Firstly, the Auditor's Toolbox is not a toolbox in the literal sense, don't think of it as a plumber's bag loaded with spanners and hammers but more so a reference to the types of collective processes, models and techniques that auditors use to perform an outstanding quantitative audit.
The Auditor's Toolbox | Martin Davies
The course has four key session areas which have been summarised in the diagram above but can be explained as:
1. How to define an audit so that audit tests drive out coherent outcomes.
2. What type of data to collect to support an audit objective and the subsequent audit tests. How to collect audit data, how much to collect (it's expensive to collect audit data) and how to clean the data that is collected.
3. What type of models to use for different audit tests and importantly why one model is superior over another. We will explore the top 10 audit models with working examples during the training.
4. How to report the results from a quantitative audit test, how to draw conclusions and how to test the quality of an audit.
This workshop doesn't talk top level and it doesn't pitch the conceptual big picture of risk management or audit because that type of learning is covered in our Risk Based Audit program. The Auditor's Toolbox goes far beyond an audit framework, well past the three lines of defense debate and it assumes auditors know how to assess risk appetite in a business unit.
What this learning achieves is a real hands on walk through of a quantitative audit and a deep dive into audit testing using applied modelling techniques on actual commercial transaction or audit data.

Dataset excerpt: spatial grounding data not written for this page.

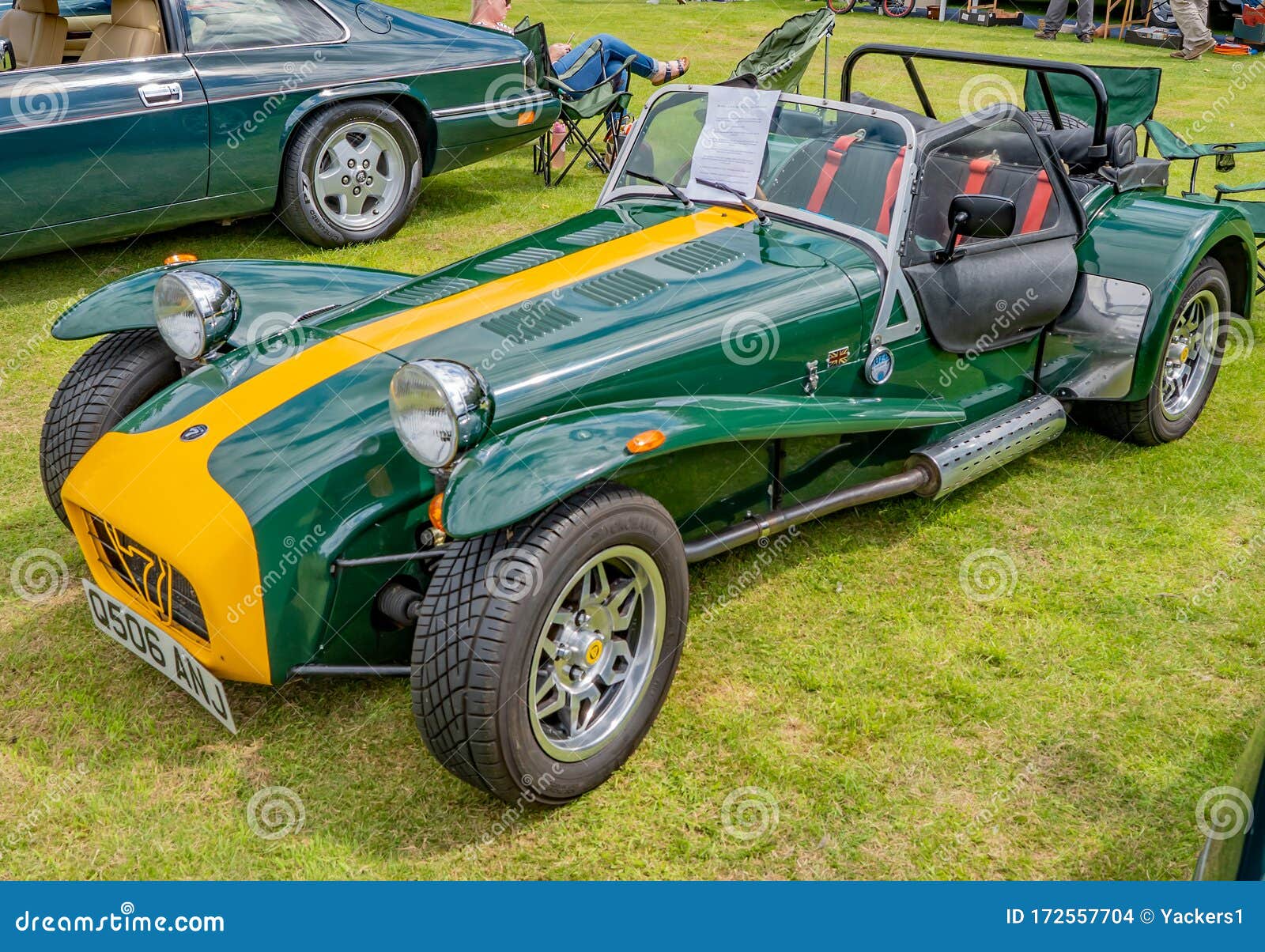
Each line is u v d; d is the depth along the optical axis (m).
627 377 3.30
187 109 6.38
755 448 3.52
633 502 2.85
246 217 7.74
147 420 3.26
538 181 8.95
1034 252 4.33
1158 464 4.86
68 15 6.68
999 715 3.33
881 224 3.86
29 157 5.98
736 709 3.34
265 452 3.01
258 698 3.34
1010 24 17.73
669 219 4.07
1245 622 3.78
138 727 3.23
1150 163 5.15
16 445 4.81
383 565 3.03
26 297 6.39
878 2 18.92
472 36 7.67
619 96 8.47
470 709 2.63
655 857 2.82
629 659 3.07
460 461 2.72
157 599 3.10
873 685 3.45
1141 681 3.49
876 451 4.03
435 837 2.87
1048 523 4.38
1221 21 17.94
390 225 7.38
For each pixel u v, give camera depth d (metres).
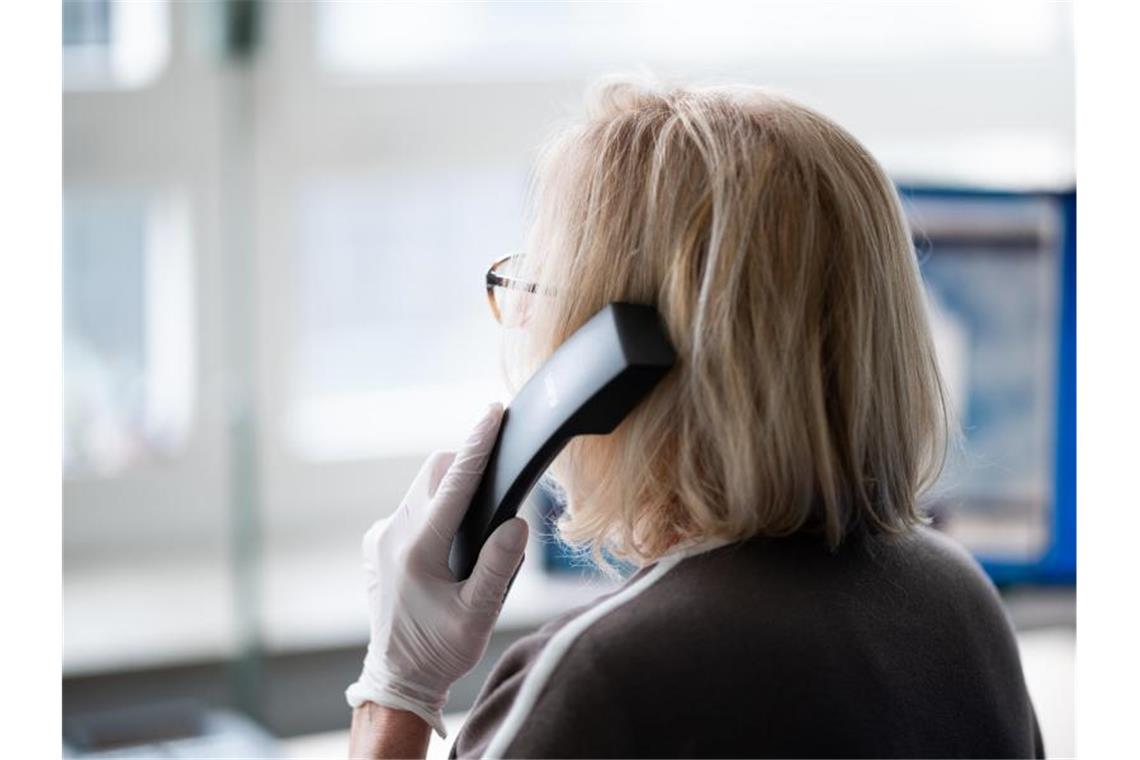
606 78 1.06
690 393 0.96
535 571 2.38
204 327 2.40
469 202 2.61
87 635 2.16
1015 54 2.72
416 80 2.49
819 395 0.95
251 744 2.04
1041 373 2.26
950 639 1.01
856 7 2.70
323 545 2.50
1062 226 2.24
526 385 1.05
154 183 2.36
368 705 1.19
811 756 0.92
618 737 0.90
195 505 2.42
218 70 2.37
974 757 0.99
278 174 2.45
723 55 2.63
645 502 1.01
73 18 2.32
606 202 0.99
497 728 0.94
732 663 0.92
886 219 1.01
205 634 2.19
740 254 0.94
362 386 2.59
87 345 2.37
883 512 1.01
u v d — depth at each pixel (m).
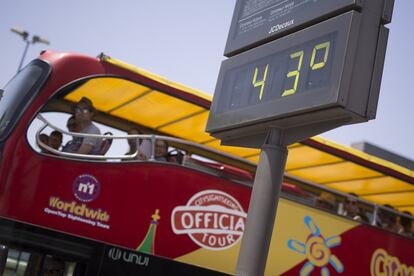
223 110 5.43
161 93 7.96
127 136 7.31
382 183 10.02
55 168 6.79
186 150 10.44
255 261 4.38
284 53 4.90
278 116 4.62
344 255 8.48
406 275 9.05
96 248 6.85
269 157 4.65
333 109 4.17
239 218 7.72
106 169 7.06
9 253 6.50
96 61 7.33
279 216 8.09
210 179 7.67
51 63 7.15
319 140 8.79
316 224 8.35
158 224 7.17
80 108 7.71
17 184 6.56
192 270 7.38
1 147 6.56
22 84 7.20
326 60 4.36
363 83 4.21
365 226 8.82
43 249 6.55
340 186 10.99
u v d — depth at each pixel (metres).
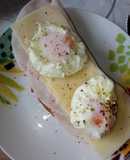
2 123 0.23
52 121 0.23
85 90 0.23
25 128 0.23
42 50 0.23
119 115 0.23
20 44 0.24
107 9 0.27
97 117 0.22
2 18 0.26
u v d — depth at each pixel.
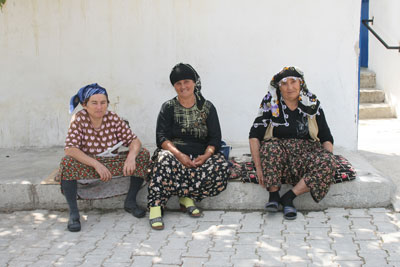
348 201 3.87
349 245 3.23
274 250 3.21
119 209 4.06
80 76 5.12
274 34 4.84
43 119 5.25
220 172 3.78
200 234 3.50
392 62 7.32
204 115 3.88
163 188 3.68
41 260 3.19
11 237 3.57
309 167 3.62
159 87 5.07
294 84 3.66
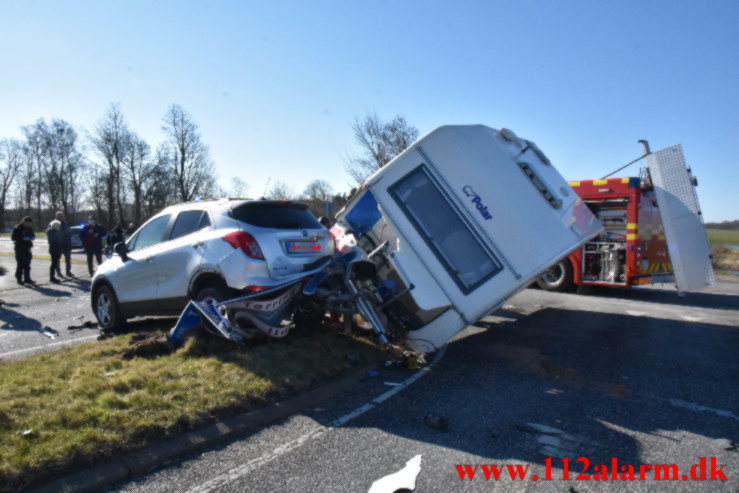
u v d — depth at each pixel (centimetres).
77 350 561
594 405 468
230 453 363
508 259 571
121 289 714
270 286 550
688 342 720
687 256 895
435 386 520
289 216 628
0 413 369
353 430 406
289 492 312
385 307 608
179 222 672
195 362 509
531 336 760
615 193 1187
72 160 5625
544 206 572
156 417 380
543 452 370
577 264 1238
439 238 599
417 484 322
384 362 594
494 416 438
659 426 420
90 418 369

As an auditor, if you have Quantitative Auditing Techniques under your belt, you are pretty much as good as it gets when it comes to being an outstanding auditor.
Some of our clients see this program as an advanced workshop but I don't like to put it in that goodness gracious me, this sounds horribly formulaic and mathematically torturous category. You need to be a relatively seasoned auditor to capture the best value from this training, no doubt there but our teaching style is very practical and not overly theoretical. We talk data and models by actually doing it rather than lecturing it.
All attendees will be given the models in spreadsheets ready to go, you don't have to buy any software beyond what comes with Microsoft Office. We also help attendees install and configure R-Project with auditors functionality and then teach them how to use the modelling tool in an inclusive teaching style where we are doing it together.
So that is the Auditor's Toolbox, a kit of models that help auditors assess uncertainty in real business audits.